Sunday, May 2, 2010

How do I make my web application be the Tomcat default application ?

You have created and tested a first web application (traditionally called "besthowtodo"), users can access it via the URL "http://besthowtodo.company.com/besthowtodo". You are very proud and satisfied. But now, how do you change the setup, so that "besthowtodobesthowtodo" gets called when the user enters the URL "http://besthowtodo.company.com" ?
The pages and code of your "besthowtodo" application currently reside in (CATALINA_BASE)/webapps/besthowtodo/. In a standard Tomcat installation, you will notice that under the same directory (CATALINA_BASE)/webapps/, there is a directory called ROOT (the capitals are important, even under Windows).

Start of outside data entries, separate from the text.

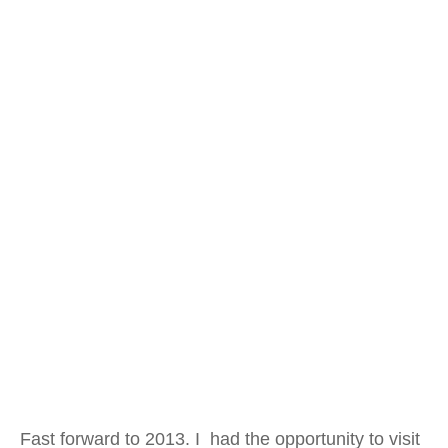
Fast forward to 2013. I had the opportunity to visit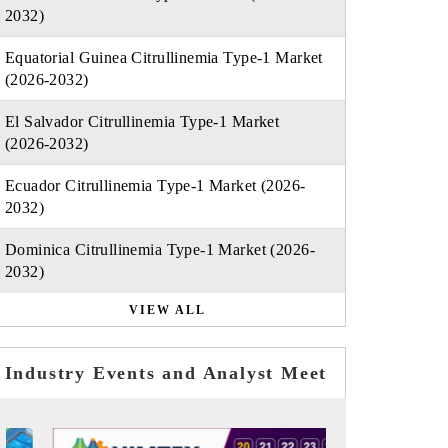
2032)
Equatorial Guinea Citrullinemia Type-1 Market
(2026-2032)
El Salvador Citrullinemia Type-1 Market
(2026-2032)
Ecuador Citrullinemia Type-1 Market (2026-
2032)
Dominica Citrullinemia Type-1 Market (2026-
2032)
VIEW ALL
Industry Events and Analyst Meet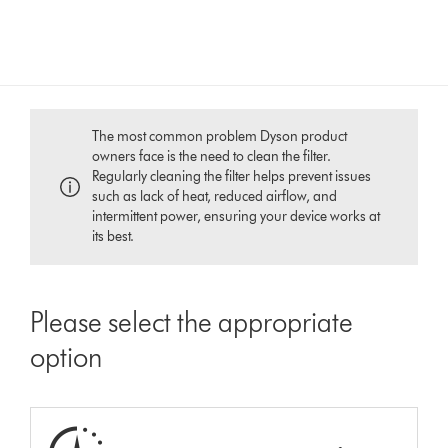
The most common problem Dyson product
owners face is the need to clean the filter.
Regularly cleaning the filter helps prevent issues
such as lack of heat, reduced airflow, and
intermittent power, ensuring your device works at
its best.
Please select the appropriate
option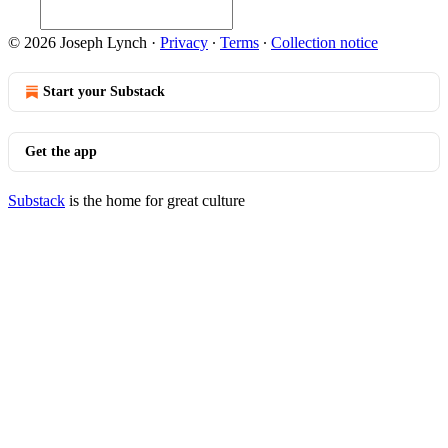
© 2026 Joseph Lynch
·
Privacy
∙
Terms
∙
Collection notice
Start your Substack
Get the app
Substack
is the home for great culture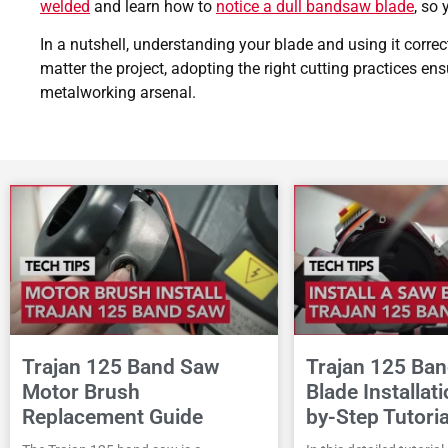
welded
and learn how to
notice a dull bandsaw blade
, so
In a nutshell, understanding your blade and using it correct
matter the project, adopting the right cutting practices en
metalworking arsenal.
Trajan 125 Band Saw
Trajan 125 Ba
Motor Brush
Blade Installat
Replacement Guide
by-Step Tutoria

That is the residence of the current Tomcat default application, the one that is called right now when a user calls up "http://besthowtodo.company.com[:portNumber]". The trick is to put your application in it's place.
First stop Tomcat.
Then before you replace the current default application, it may be a good idea to make a copy of it somewhere else.
Then delete everything under the ROOT directory, and move everything that was previously under the (CATALINA_BASE)/webapps/besthowtodo/ directory, toward this (CATALINA_BASE)/webapps/ROOT directory. In other words, what was previously .../besthowtodo/WEB-INF should now be .../ROOT/WEB-INF (and not .../ROOT/besthowtodo/WEB-INF).
Just by doing this, you have already made you webapp into the Tomcat default webapp.
One step is left : you also need to have, within your application, a default servlet. This, you do by means of an appropriate url-mapping in the WEB-INF/web.xml configuration file of your application. Make sure you have something like this in that file :
<servlet>
<servlet-name>Best HowToDO Servlet</servlet-name>
<servlet-class>com.besthowtodo.tutorials.Servlet.Number1</servlet-class>
</servlet>

<servlet-mapping>
<servlet-name>Best HowToDO Servlet</servlet-name>
<url-pattern>/*</url-pattern>
</servlet-mapping>

Restart Tomcat and you're done.
Call up "http://besthowtodo.company.com/" and enjoy.
Addendum 1 : If you are deploying your application as a war file..
The above instructions relate to the situation where you are "manually" deploying your application as a directory-and-files structure under the /webapps directory. If instead you are using the "war" method to deploy your application, the principle is about the same :
- delete the ROOT directory
- name your war file "ROOT.war" (capitals mandatory)
- drop the ROOT.war file directly in the /webapps directory.
Tomcat will automatically deploy it.